- [Page images and their extracted text]
━━━━━━━━━━
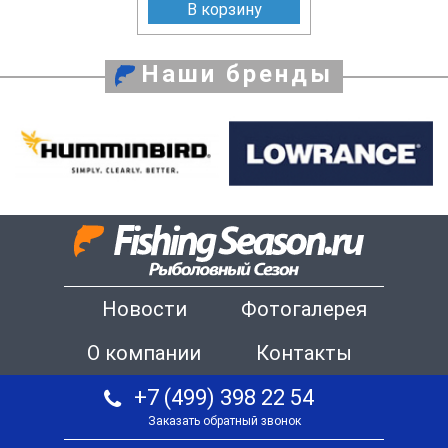
В корзину
Наши бренды
Новости
Фотогалерея
О компании
Контакты
+7 (499) 398 22 54
Заказать обратный звонок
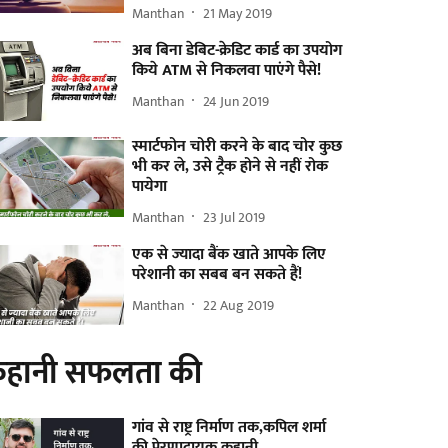
Manthan
21 May 2019
अब बिना डेबिट-क्रेडिट कार्ड का उपयोग
किये ATM से निकलवा पाएंगे पैसे!
Manthan
24 Jun 2019
स्मार्टफोन चोरी करने के बाद चोर कुछ
भी कर ले, उसे ट्रैक होने से नहीं रोक
पायेगा
Manthan
23 Jul 2019
एक से ज्यादा बैंक खाते आपके लिए
परेशानी का सबब बन सकते हैं!
Manthan
22 Aug 2019
हानी सफलता की
गांव से राष्ट्र निर्माण तक,कपिल शर्मा
की प्रेरणादायक कहानी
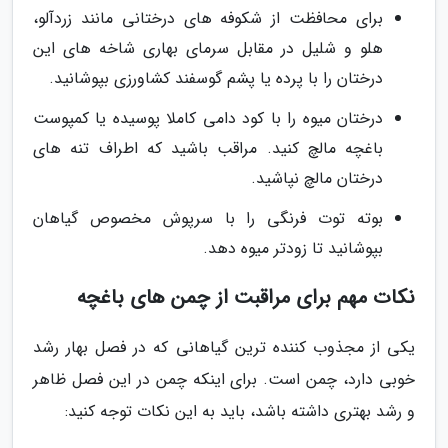
برای محافظت از شکوفه های درختانی مانند زردآلو،
هلو و شلیل در مقابل سرمای بهاری شاخه های این
درختان را با پرده یا پشم گوسفند کشاورزی بپوشانید.
درختان میوه را با کود دامی کاملا پوسیده یا کمپوست
باغچه مالچ کنید. مراقب باشید که اطراف تنه های
درختان مالچ نپاشید.
بوته توت فرنگی را با سرپوش مخصوص گیاهان
بپوشانید تا زودتر میوه دهد.
نکات مهم برای مراقبت از چمن های باغچه
یکی از مجذوب کننده ترین گیاهانی که در فصل بهار رشد
خوبی دارد، چمن است. برای اینکه چمن در این فصل ظاهر
و رشد بهتری داشته باشد، باید به این نکات توجه کنید:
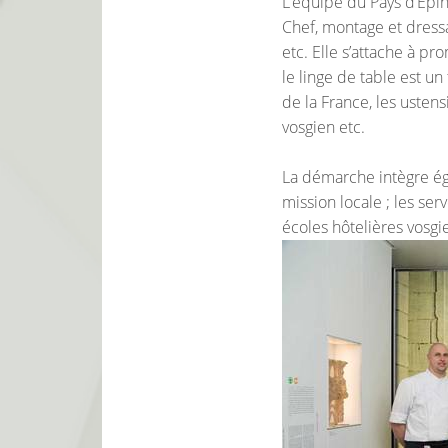
L’équipe du Pays d’Epin
Chef, montage et dressa
etc. Elle s’attache à pr
le linge de table est un 
de la France, les ustens
vosgien etc.
La démarche intègre ég
mission locale ; les se
écoles hôtelières vosgi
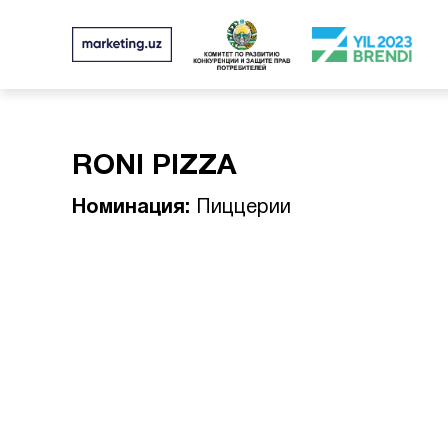
RONI PIZZA
Номинация:
Пиццерии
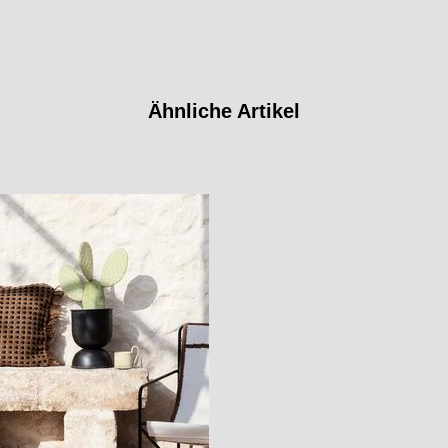
Ähnliche Artikel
━━━━━━━━━━
- [Task item] Copy out the text of all the items with each "Manthan" changed to "Author" and everything else left as it is. Leave the pictures out.

- [Answer space]
В корзину
Наши бренды
Новости
Фотогалерея
О компании
Контакты
+7 (499) 398 22 54
Заказать обратный звонок
Author
21 May 2019
अब बिना डेबिट-क्रेडिट कार्ड का उपयोग
किये ATM से निकलवा पाएंगे पैसे!
Author
24 Jun 2019
स्मार्टफोन चोरी करने के बाद चोर कुछ
भी कर ले, उसे ट्रैक होने से नहीं रोक
पायेगा
Author
23 Jul 2019
एक से ज्यादा बैंक खाते आपके लिए
परेशानी का सबब बन सकते हैं!
Author
22 Aug 2019
हानी सफलता की
गांव से राष्ट्र निर्माण तक,कपिल शर्मा
की प्रेरणादायक कहानी
برای محافظت از شکوفه های درختانی مانند زردآلو،
هلو و شلیل در مقابل سرمای بهاری شاخه های این
درختان را با پرده یا پشم گوسفند کشاورزی بپوشانید.
درختان میوه را با کود دامی کاملا پوسیده یا کمپوست
باغچه مالچ کنید. مراقب باشید که اطراف تنه های
درختان مالچ نپاشید.
بوته توت فرنگی را با سرپوش مخصوص گیاهان
بپوشانید تا زودتر میوه دهد.
نکات مهم برای مراقبت از چمن های باغچه
یکی از مجذوب کننده ترین گیاهانی که در فصل بهار رشد
خوبی دارد، چمن است. برای اینکه چمن در این فصل ظاهر
و رشد بهتری داشته باشد، باید به این نکات توجه کنید:
L’équipe du Pays d’Epin
Chef, montage et dressa
etc. Elle s’attache à pr
le linge de table est un 
de la France, les ustens
vosgien etc.
La démarche intègre ég
mission locale ; les se
écoles hôtelières vosgi
RONI PIZZA
Номинация:
Пиццерии
Ähnliche Artikel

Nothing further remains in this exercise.